As I said, Nocturnal Adoration is unusual. The only other time I’ve ever seen the mist while there was when I’d volunteered to take the 5-6AM hour and found that the whole church seemed to be engulfed in this mist – as though the 10 hours of unceasing prayer and praise, together with the Power of the Blessed Sacrament, had suffused the room, bathed it in this light, or that perhaps the worship space was simply packed with the rising of prayers and the coming and going of our angels moving in and out with us, or up and down as with Jacob’s ladder.

It is fanciful of me, yes. I know it, but when that hour ended, and the priest came out to respose the Host, I watched him cleanse the area with incense (“like burning incense, Lord, let my prayer rise up to you…) and sort of understood why incense has been used for thousands of years, in every culture. The air had become heavy – cluttered, perhaps, with the human concerns we bring with us and leave at the altar – and the space had to be cleared of that heaviness.

Incense is used at the beginning and end of a funeral, perhaps to cleanse away all of the heaviness of emotion that comes with it. Perhaps heaviness must give way to lightness, before things can be renewed, or begun again. Perhaps an overnight cycle of prayer becomes heavy, indeed.

I have no idea why I’m writing this, either. I didn’t come away from Adoration with any particular wisdom. I came away from it, precisely as I went in – chubby, mildly distracted, dyslexic, tired and arthritic. And yet…I was so happy I had gone and Adored. And yes, I had felt so welcomed, so warmly welcomed in the mist.

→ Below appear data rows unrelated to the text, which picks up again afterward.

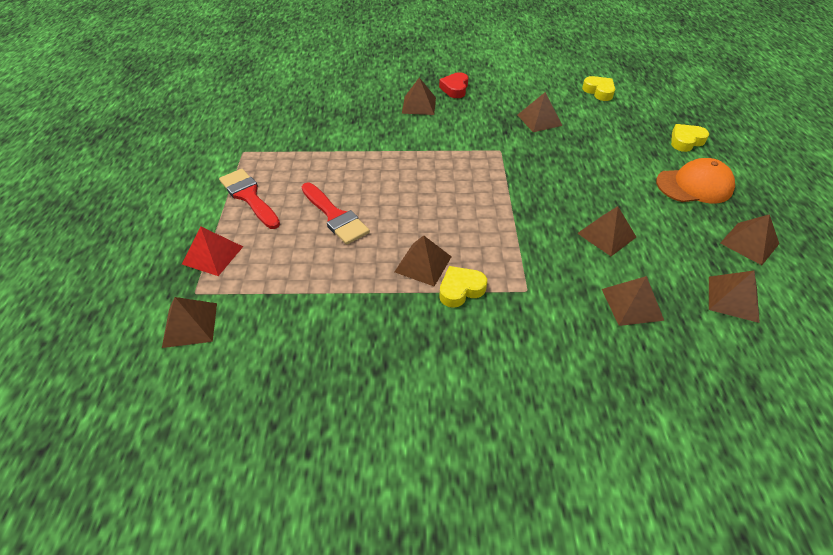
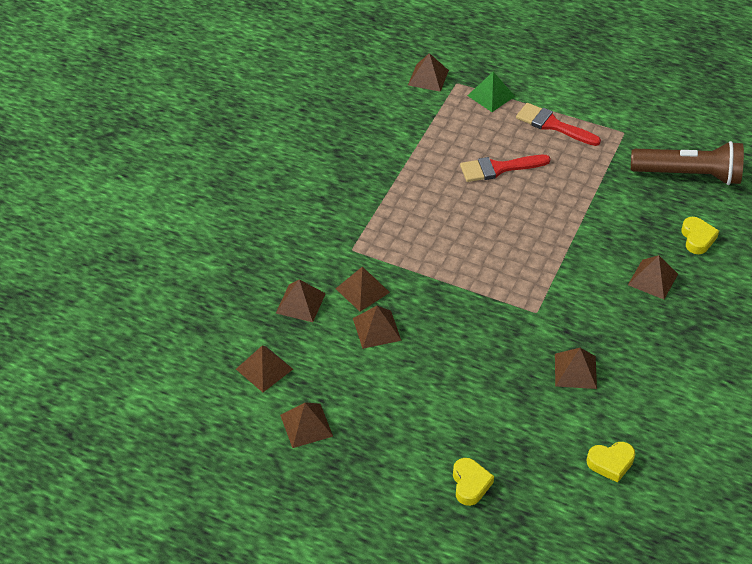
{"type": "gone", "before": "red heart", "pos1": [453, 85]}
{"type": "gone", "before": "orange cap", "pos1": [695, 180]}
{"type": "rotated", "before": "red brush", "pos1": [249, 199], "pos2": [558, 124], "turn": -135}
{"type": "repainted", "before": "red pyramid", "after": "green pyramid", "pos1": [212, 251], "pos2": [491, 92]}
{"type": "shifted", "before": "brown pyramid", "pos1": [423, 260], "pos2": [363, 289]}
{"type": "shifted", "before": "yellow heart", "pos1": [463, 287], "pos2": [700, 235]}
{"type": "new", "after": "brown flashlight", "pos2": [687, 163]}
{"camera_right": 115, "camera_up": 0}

I heard a nun once say that an hour of Adoration was like an hour of sitting in the sun; you don’t feel any different, but later you realize you got burned. Perhaps today I am pleasantly singed, a little toasty! :-)

SERIOUSNESS is not a virtue. It would be a heresy, but a much more sensible heresy, to say that seriousness is a vice, It is really a natural trend or lapse into taking one’s self gravely, because it is the easiest thing to do. It is much easier to write a good Times leading article than a good joke in Punch. For solemnity flows out of men naturally, but laughter is a leap. It is easy to be heavy: hard to be light. Satan fell by the force of gravity. Angels can fly because they take themselves lightly. – G.K. Chesterton, Orthodoxy

UPDATE! Oh, now I remember why I wrote this! Because of this post at Brutally Honest on the idea that Christianity is Evil. Following a few links I came to one wherein the writer declared “No one has ever known, seen, heard, felt, anything tangible that can be considered “God”. [sic] If you say you have, you’re lying.”

Not so. The Milk and Honey…it is there. And the Holy Eucharist is quite tangible. Christ who promised to be with us “even to the ends of the world” – is Present, throughout the world, from time-zone-to-time-zone, in every obscure corner. What was it I said? Oh, yeah…vibrant, resonant…alive.